Exercise objective
The answer should contain only the lines from the beginning of the entries through the line that holds "root of tail: (274, 81)", given again exactly, with no pictures.

Material for this task START

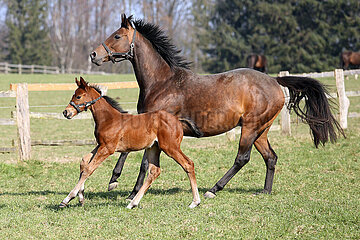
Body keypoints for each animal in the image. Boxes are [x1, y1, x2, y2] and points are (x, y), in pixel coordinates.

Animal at [59, 77, 200, 208]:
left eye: (78, 96)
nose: (66, 112)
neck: (109, 119)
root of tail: (177, 120)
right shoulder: (101, 145)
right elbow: (84, 161)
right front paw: (80, 197)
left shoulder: (108, 148)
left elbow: (89, 169)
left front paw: (67, 199)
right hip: (154, 148)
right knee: (154, 171)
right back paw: (133, 203)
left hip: (170, 147)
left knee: (188, 164)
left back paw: (195, 202)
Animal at [89, 14, 344, 200]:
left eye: (117, 36)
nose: (93, 55)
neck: (162, 82)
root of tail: (274, 81)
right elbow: (130, 152)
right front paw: (119, 184)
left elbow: (141, 162)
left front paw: (121, 186)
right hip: (261, 131)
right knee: (270, 157)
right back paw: (265, 191)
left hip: (250, 128)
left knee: (242, 158)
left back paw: (213, 189)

Material for this task END

Exercise result
Body keypoints for each animal in the image. Boxes are [x1, y1, x2, y2] and points are (x, y), in pixel coordinates.

Animal at [59, 77, 200, 208]:
left eye: (78, 96)
nose: (66, 112)
neck: (109, 119)
root of tail: (177, 120)
right shoulder: (101, 145)
right elbow: (84, 161)
right front paw: (80, 197)
left shoulder: (108, 148)
left elbow: (89, 169)
left front paw: (67, 199)
right hip: (154, 148)
right knee: (154, 171)
right back paw: (133, 203)
left hip: (170, 147)
left knee: (188, 164)
left back paw: (195, 202)
Animal at [89, 14, 344, 200]:
left eye: (117, 36)
nose: (93, 55)
neck: (162, 82)
root of tail: (274, 81)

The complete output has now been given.